Economically, this formula offers radical solutions by reducing the fuel bill on the one hand, and stabilizing the cost of energy over a longer period on the other. The generator is linked to the price of diesel and its fluctuations, while a collective solar system is more linked to the cost of installation and maintenance distributed over a larger number of apartments. At the neighborhood level, collective energy becomes like a “social network for electricity.” When pass-through becomes possible, a building with surplus production at one point can feed consumption at another point, so new possibilities for cooperation between neighbors emerge instead of each building remaining an independent island. This shift in particular gives the transformation a vital dimension, because it connects energy to social behavior, mutual trust, and the ability of the local community to organize itself. In this context, Jihad Bitar, one of those in charge of the collective energy project in a residential building in the Mount Lebanon area, told “Lebanon24” that the idea began “as a simple question between neighbors: why should each of us pay alone for an individual solution if we can produce, store, and share?”. Bitar explains that the residents formed a small committee to collect the numbers and determine the share for each apartment according to consumption, then they agreed on a maintenance and monthly accounting mechanism “so that the partnership does not turn into a permanent dispute.” He adds that the biggest difference appeared after installing storage, as “electricity is no longer linked to the hours of the sun only, it has become possible for us to distribute it over night and day more fairly, and over time our reliance on the generator and its noise and smell has decreased, and most importantly, the decision is no longer in the hands of one supplier but in the hands of the building’s residents.”
With all that, the experience remains governed by the question of governance: who manages? Who monitors? And how are disputes resolved? Collective energy does not only succeed with panels and batteries, but with clear rules, through transparent measurement, an understandable accounting mechanism, and a management formula that prevents turning the “partnership” into a new monopoly within the building. The simpler and more just these rules are, the greater the chances that the experiences will expand from limited cases to a model that is repeated in multiple neighborhoods, instead of relying on government promises, the latest of which was what the government of President Nawaf Salam gifted the Lebanese during the holiday season, which is “the gift of darkness.”

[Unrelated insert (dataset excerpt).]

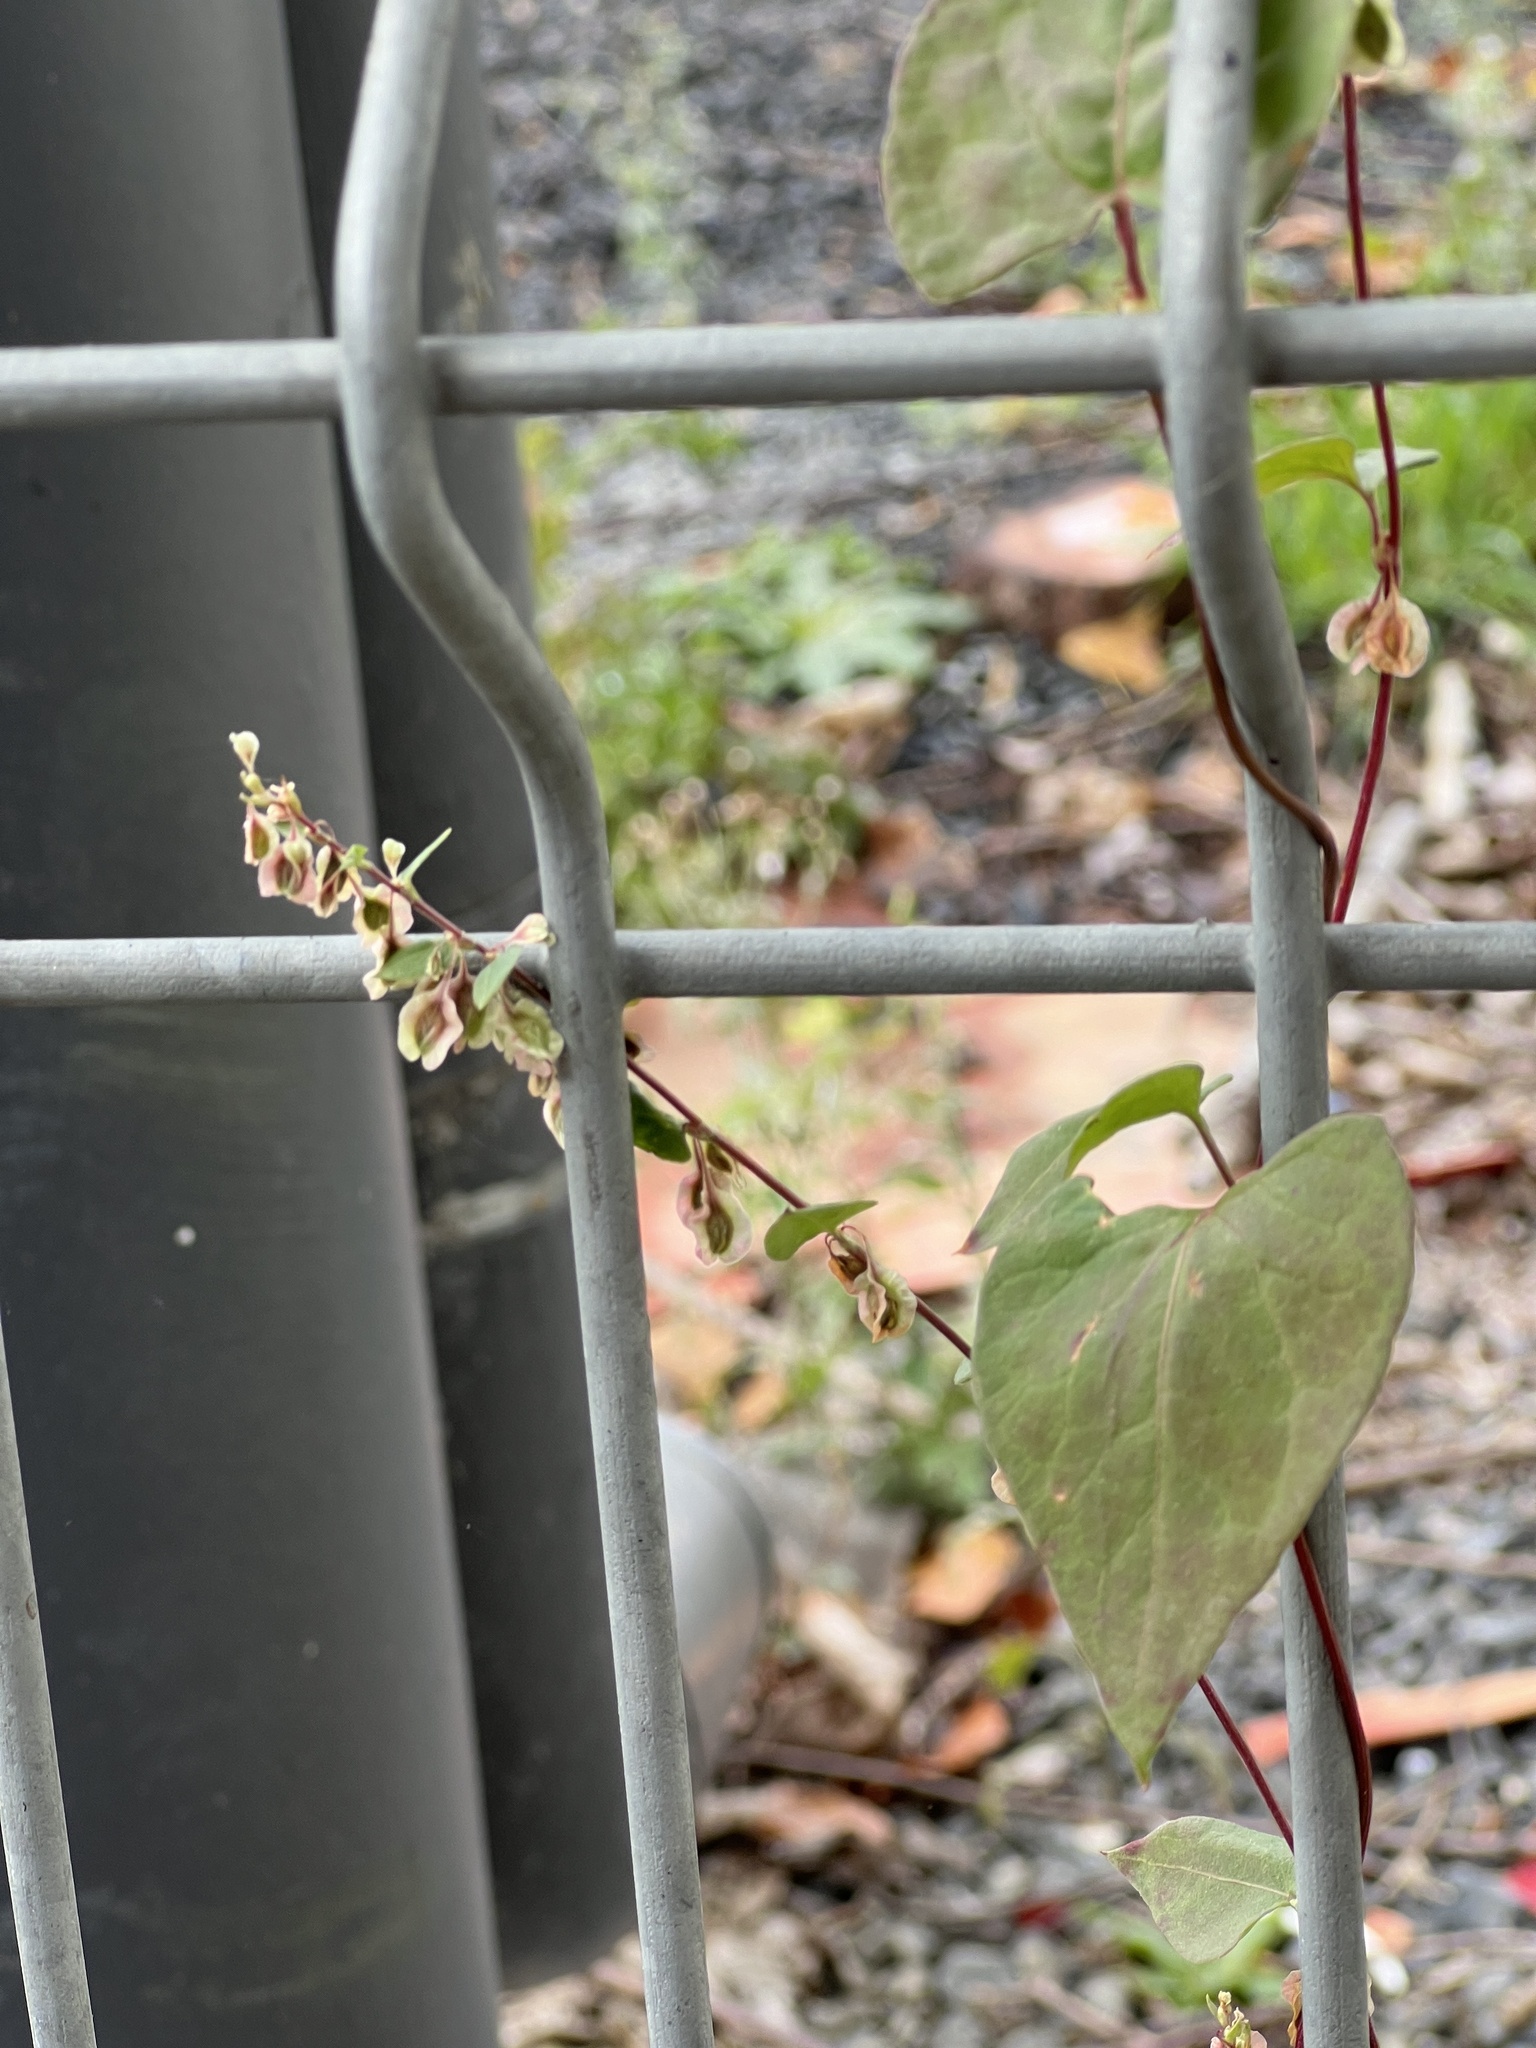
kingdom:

The conclusion of the transformation is that Lebanon has begun to move from a subscription economy based on buying energy from a generator, to a sharing economy based on sharing production and managing it within the local community. The fundamental difference is that the generator sells you electricity, while collective energy redefines you as a contributor to its production and distribution, and opens an opportunity to reduce pollution and noise associated with generators whenever decentralized solar networks expand.